→ The exercise:
Reproduce every row below with "Digital media receiver" swapped for "Streaming media player" wherever it appears, leaving everything else unchanged. Leave the pictures out of your answer.
#### Data in this exercise
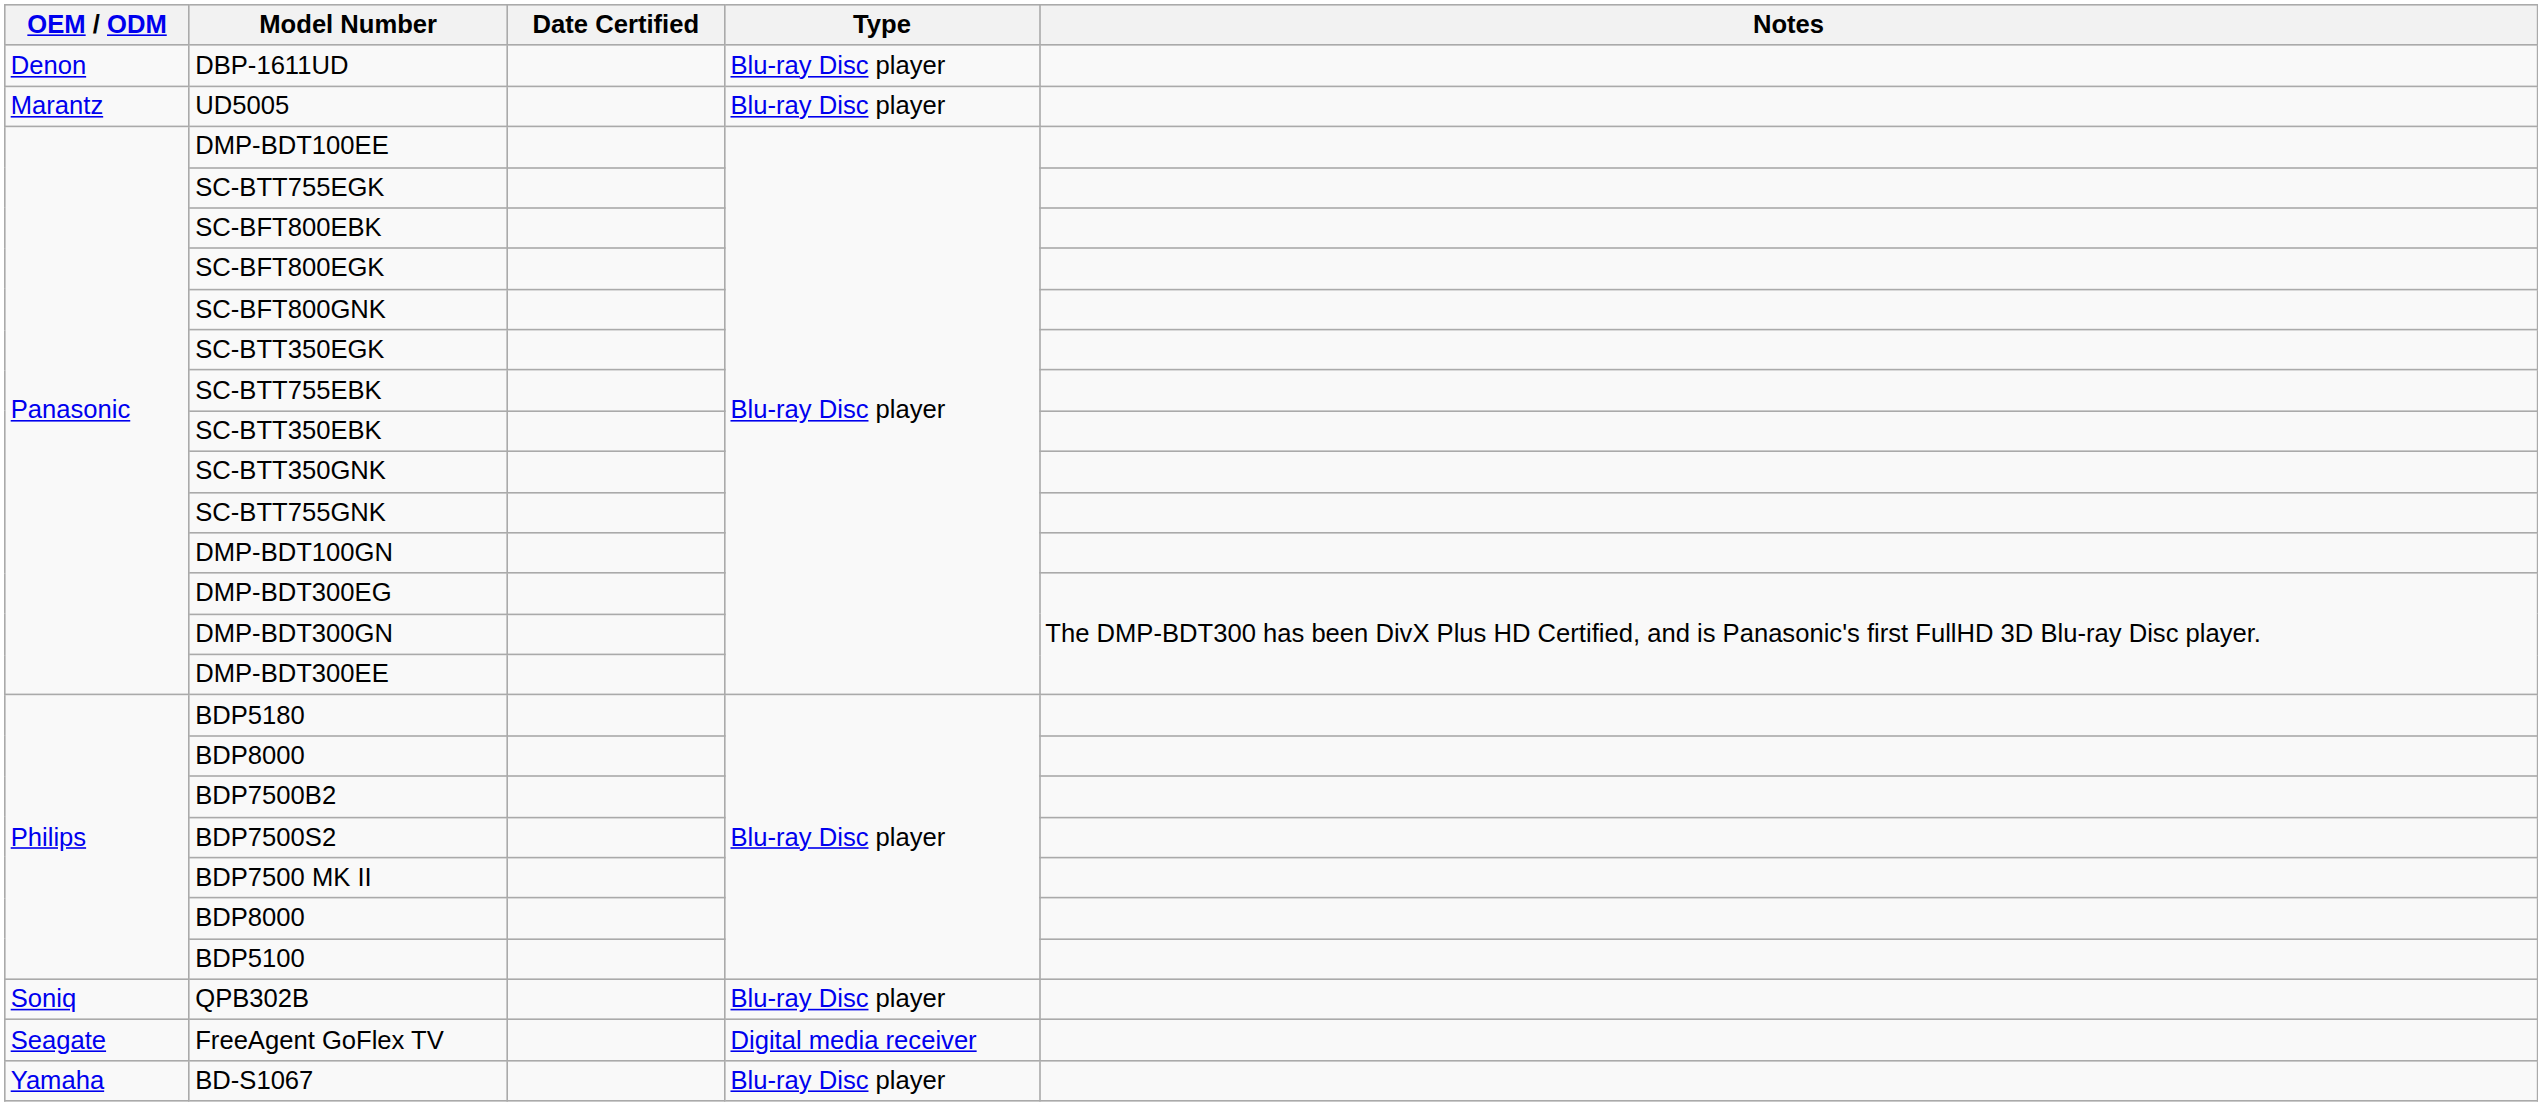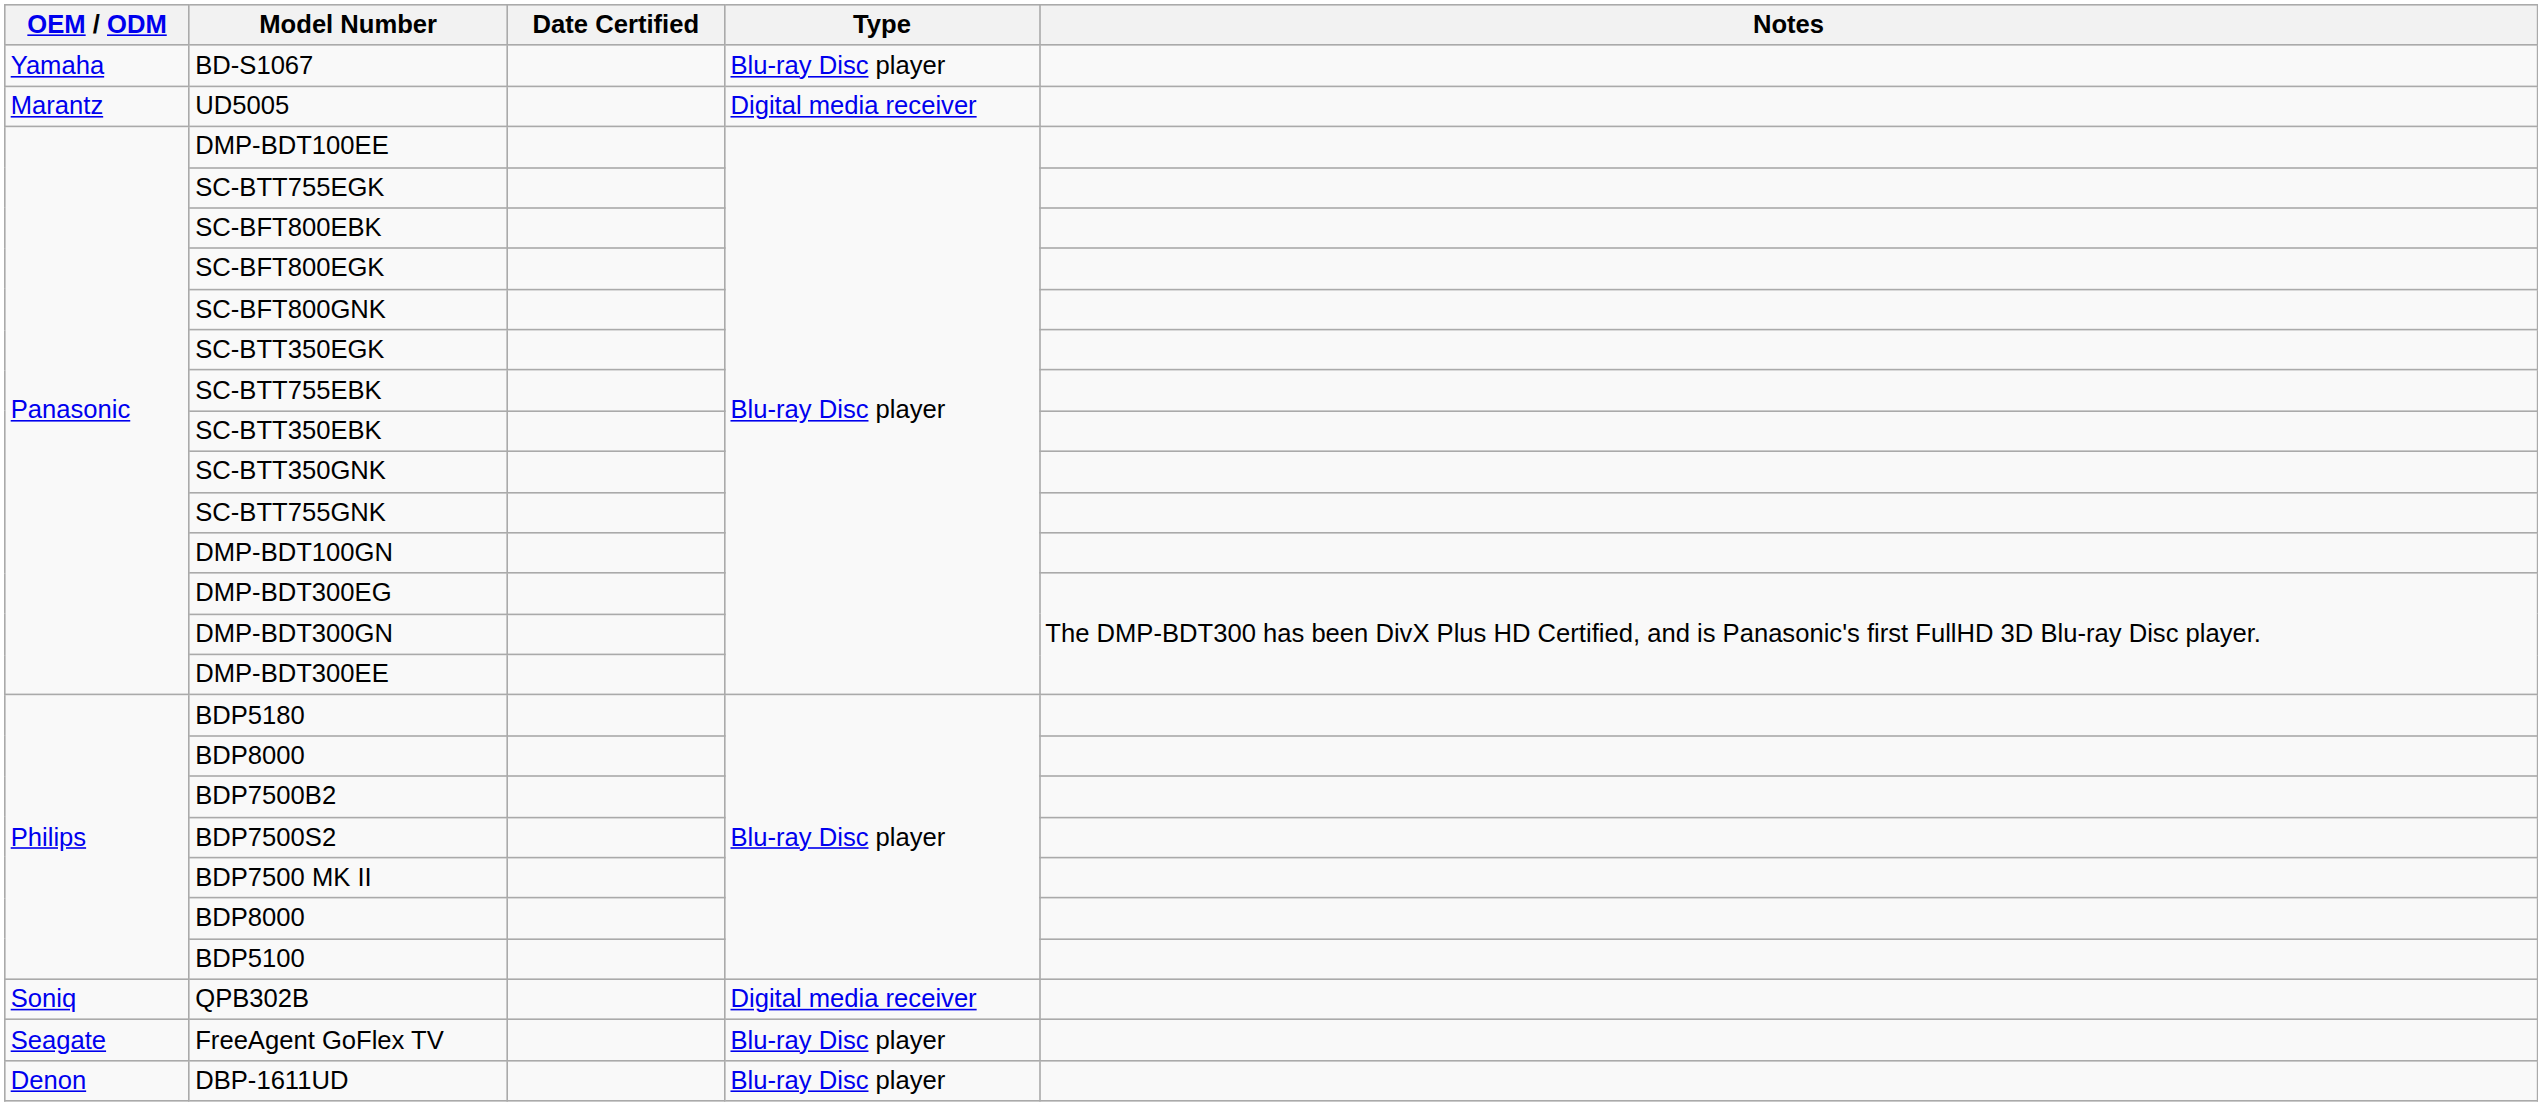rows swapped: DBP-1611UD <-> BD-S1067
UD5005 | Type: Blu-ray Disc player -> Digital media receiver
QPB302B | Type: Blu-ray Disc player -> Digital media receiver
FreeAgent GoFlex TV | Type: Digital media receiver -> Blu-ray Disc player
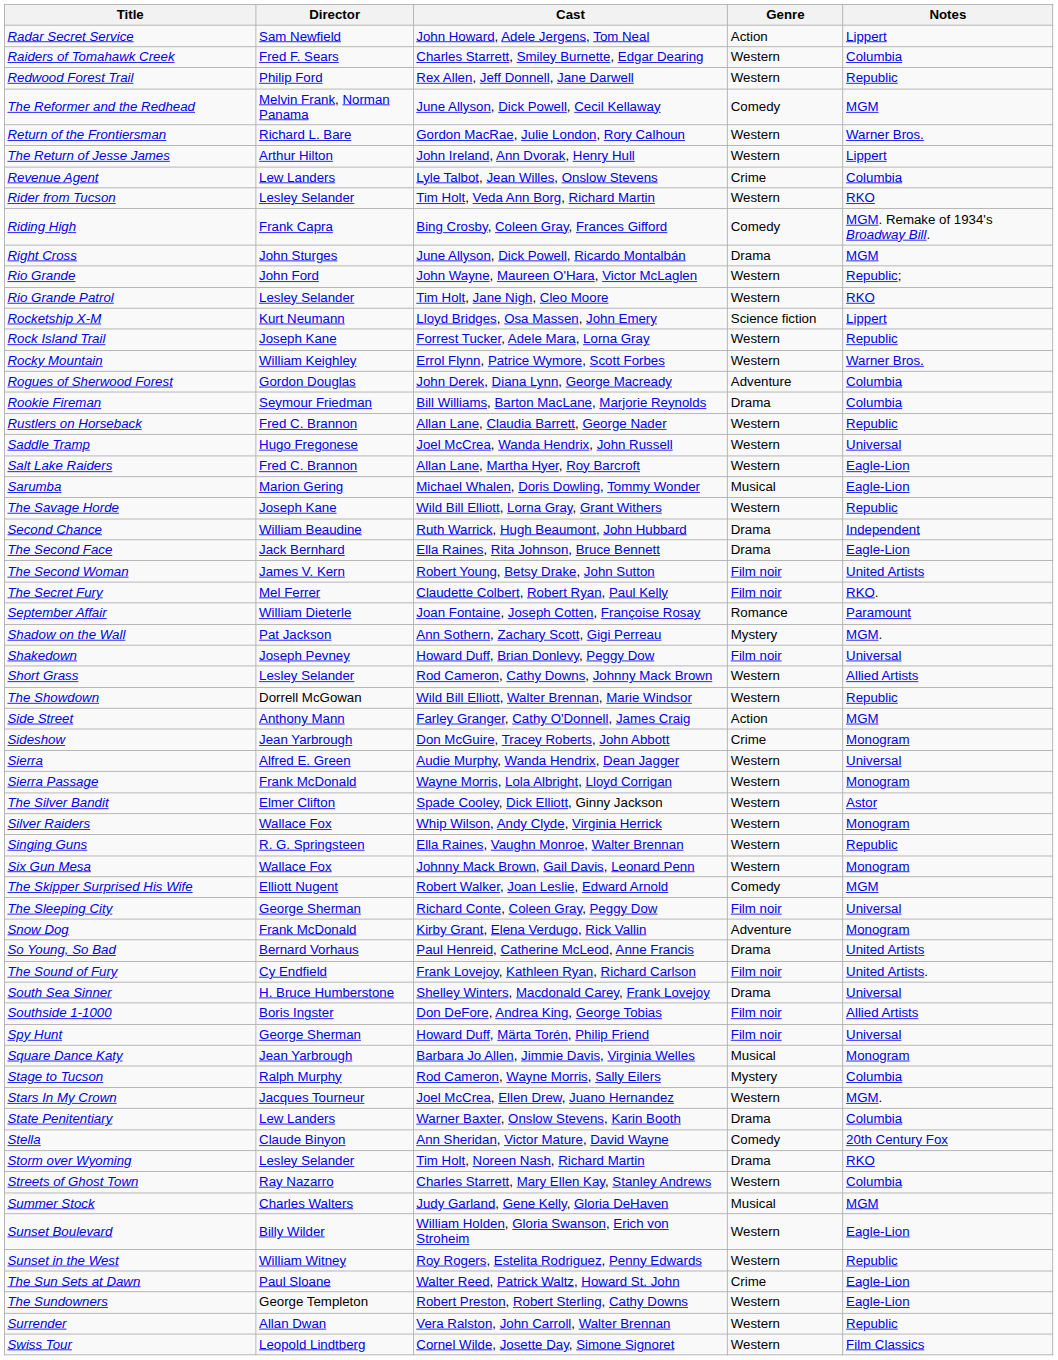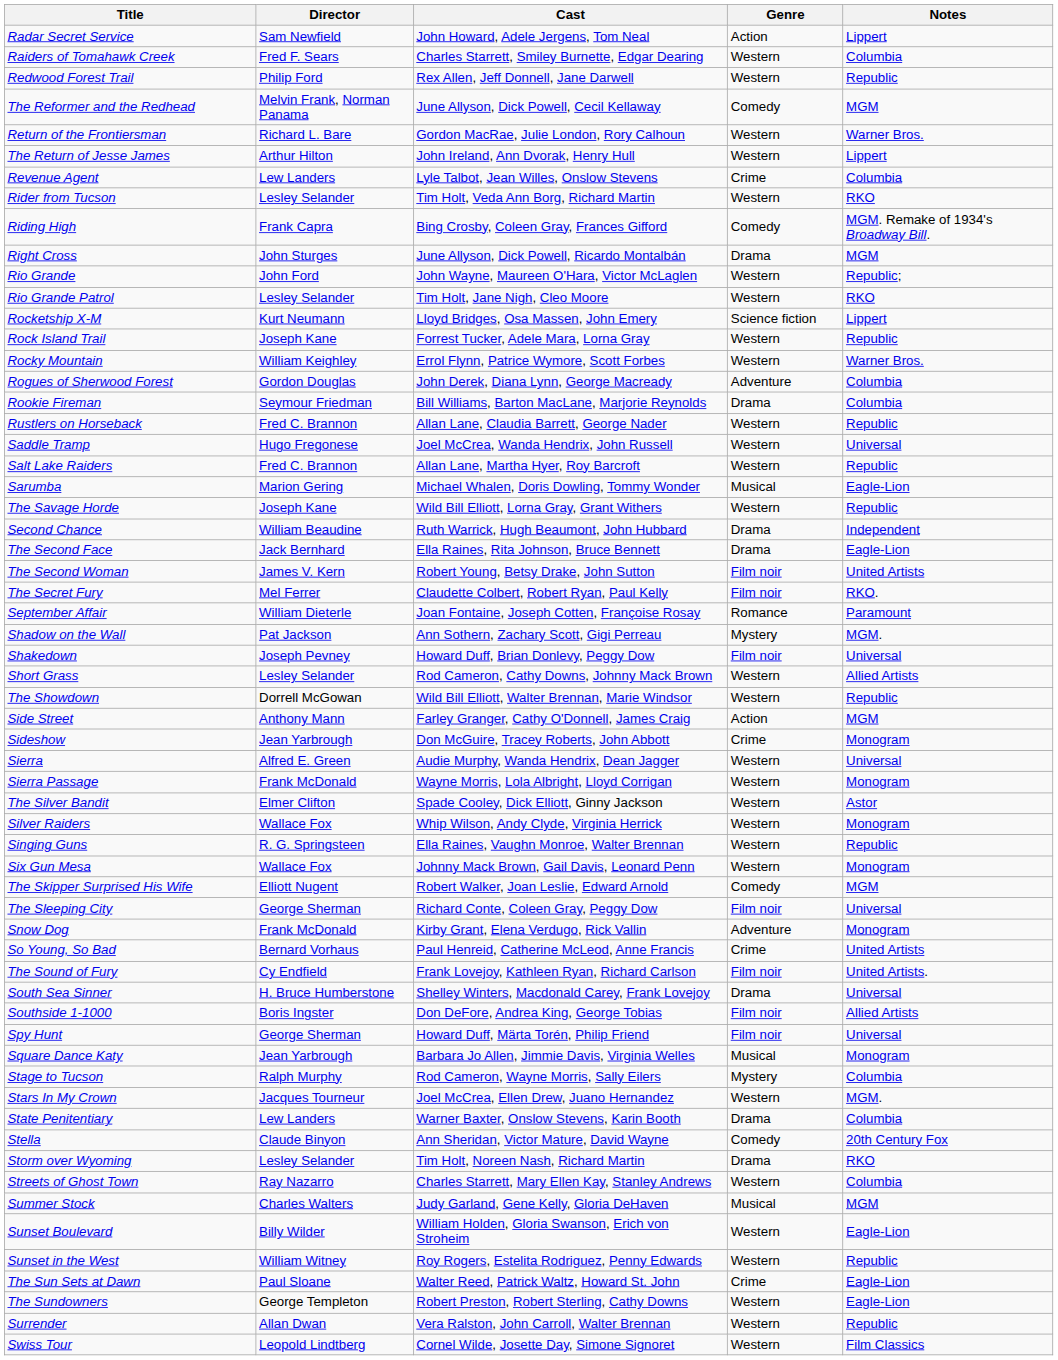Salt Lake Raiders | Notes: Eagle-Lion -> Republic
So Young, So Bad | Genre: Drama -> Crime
########
→ Response to the exercise:
rows swapped: DBP-1611UD <-> BD-S1067
UD5005 | Type: Blu-ray Disc player -> Streaming media player
QPB302B | Type: Blu-ray Disc player -> Streaming media player
FreeAgent GoFlex TV | Type: Streaming media player -> Blu-ray Disc player
Salt Lake Raiders | Notes: Eagle-Lion -> Republic
So Young, So Bad | Genre: Drama -> Crime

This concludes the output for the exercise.